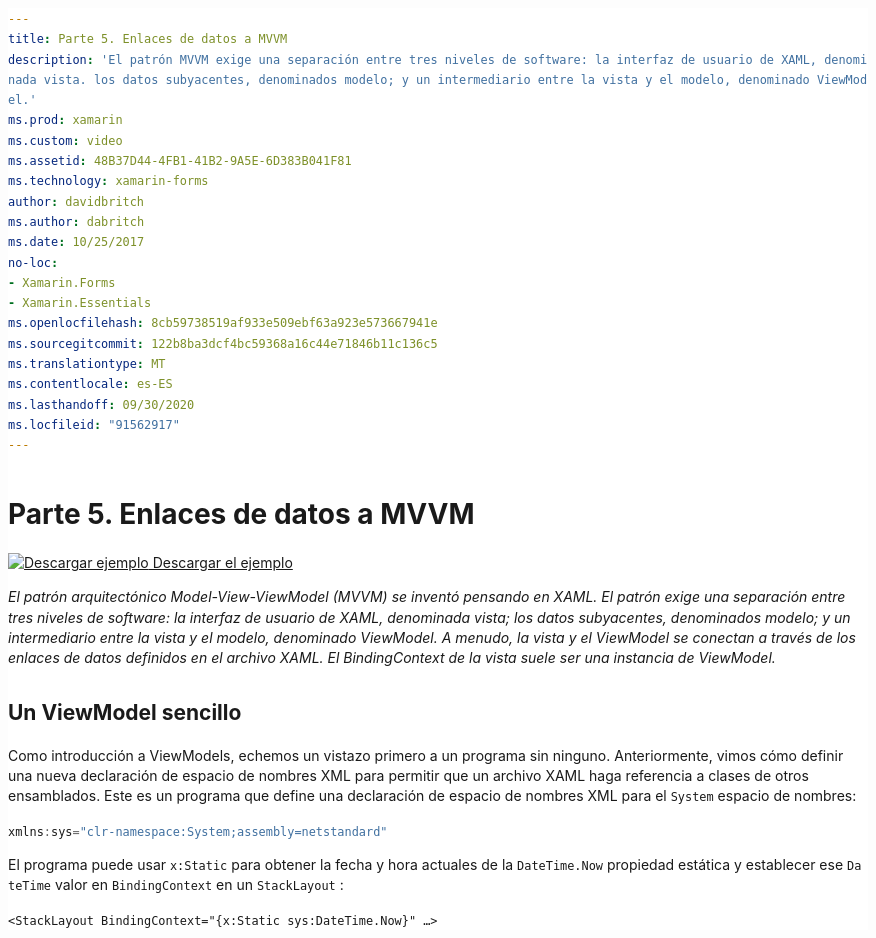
 ```yaml
---
title: Parte 5. Enlaces de datos a MVVM
description: 'El patrón MVVM exige una separación entre tres niveles de software: la interfaz de usuario de XAML, denominada vista. los datos subyacentes, denominados modelo; y un intermediario entre la vista y el modelo, denominado ViewModel.'
ms.prod: xamarin
ms.custom: video
ms.assetid: 48B37D44-4FB1-41B2-9A5E-6D383B041F81
ms.technology: xamarin-forms
author: davidbritch
ms.author: dabritch
ms.date: 10/25/2017
no-loc:
- Xamarin.Forms
- Xamarin.Essentials
ms.openlocfilehash: 8cb59738519af933e509ebf63a923e573667941e
ms.sourcegitcommit: 122b8ba3dcf4bc59368a16c44e71846b11c136c5
ms.translationtype: MT
ms.contentlocale: es-ES
ms.lasthandoff: 09/30/2020
ms.locfileid: "91562917"
---
```

# <a name="part-5-from-data-bindings-to-mvvm"></a>Parte 5. Enlaces de datos a MVVM

[![Descargar ejemplo](~/media/shared/download.png) Descargar el ejemplo](https://docs.microsoft.com/samples/xamarin/xamarin-forms-samples/xamlsamples)

_El patrón arquitectónico Model-View-ViewModel (MVVM) se inventó pensando en XAML. El patrón exige una separación entre tres niveles de software: la interfaz de usuario de XAML, denominada vista; los datos subyacentes, denominados modelo; y un intermediario entre la vista y el modelo, denominado ViewModel. A menudo, la vista y el ViewModel se conectan a través de los enlaces de datos definidos en el archivo XAML. El BindingContext de la vista suele ser una instancia de ViewModel._

## <a name="a-simple-viewmodel"></a>Un ViewModel sencillo

Como introducción a ViewModels, echemos un vistazo primero a un programa sin ninguno.
Anteriormente, vimos cómo definir una nueva declaración de espacio de nombres XML para permitir que un archivo XAML haga referencia a clases de otros ensamblados. Este es un programa que define una declaración de espacio de nombres XML para el `System` espacio de nombres:

```csharp
xmlns:sys="clr-namespace:System;assembly=netstandard"
```

El programa puede usar `x:Static` para obtener la fecha y hora actuales de la `DateTime.Now` propiedad estática y establecer ese `DateTime` valor en `BindingContext` en un `StackLayout` :

```xaml
<StackLayout BindingContext="{x:Static sys:DateTime.Now}" …>
```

···

**EXERCISE DIRECTIONS**
Everything in the records above should be retyped exactly except the pictures.

**EXPECTED ANSWER**
 ```yaml
---
title: Parte 5. Enlaces de datos a MVVM
description: 'El patrón MVVM exige una separación entre tres niveles de software: la interfaz de usuario de XAML, denominada vista. los datos subyacentes, denominados modelo; y un intermediario entre la vista y el modelo, denominado ViewModel.'
ms.prod: xamarin
ms.custom: video
ms.assetid: 48B37D44-4FB1-41B2-9A5E-6D383B041F81
ms.technology: xamarin-forms
author: davidbritch
ms.author: dabritch
ms.date: 10/25/2017
no-loc:
- Xamarin.Forms
- Xamarin.Essentials
ms.openlocfilehash: 8cb59738519af933e509ebf63a923e573667941e
ms.sourcegitcommit: 122b8ba3dcf4bc59368a16c44e71846b11c136c5
ms.translationtype: MT
ms.contentlocale: es-ES
ms.lasthandoff: 09/30/2020
ms.locfileid: "91562917"
---
```

# <a name="part-5-from-data-bindings-to-mvvm"></a>Parte 5. Enlaces de datos a MVVM

[![Descargar ejemplo](~/media/shared/download.png) Descargar el ejemplo](https://docs.microsoft.com/samples/xamarin/xamarin-forms-samples/xamlsamples)

_El patrón arquitectónico Model-View-ViewModel (MVVM) se inventó pensando en XAML. El patrón exige una separación entre tres niveles de software: la interfaz de usuario de XAML, denominada vista; los datos subyacentes, denominados modelo; y un intermediario entre la vista y el modelo, denominado ViewModel. A menudo, la vista y el ViewModel se conectan a través de los enlaces de datos definidos en el archivo XAML. El BindingContext de la vista suele ser una instancia de ViewModel._

## <a name="a-simple-viewmodel"></a>Un ViewModel sencillo

Como introducción a ViewModels, echemos un vistazo primero a un programa sin ninguno.
Anteriormente, vimos cómo definir una nueva declaración de espacio de nombres XML para permitir que un archivo XAML haga referencia a clases de otros ensamblados. Este es un programa que define una declaración de espacio de nombres XML para el `System` espacio de nombres:

```csharp
xmlns:sys="clr-namespace:System;assembly=netstandard"
```

El programa puede usar `x:Static` para obtener la fecha y hora actuales de la `DateTime.Now` propiedad estática y establecer ese `DateTime` valor en `BindingContext` en un `StackLayout` :

```xaml
<StackLayout BindingContext="{x:Static sys:DateTime.Now}" …>
```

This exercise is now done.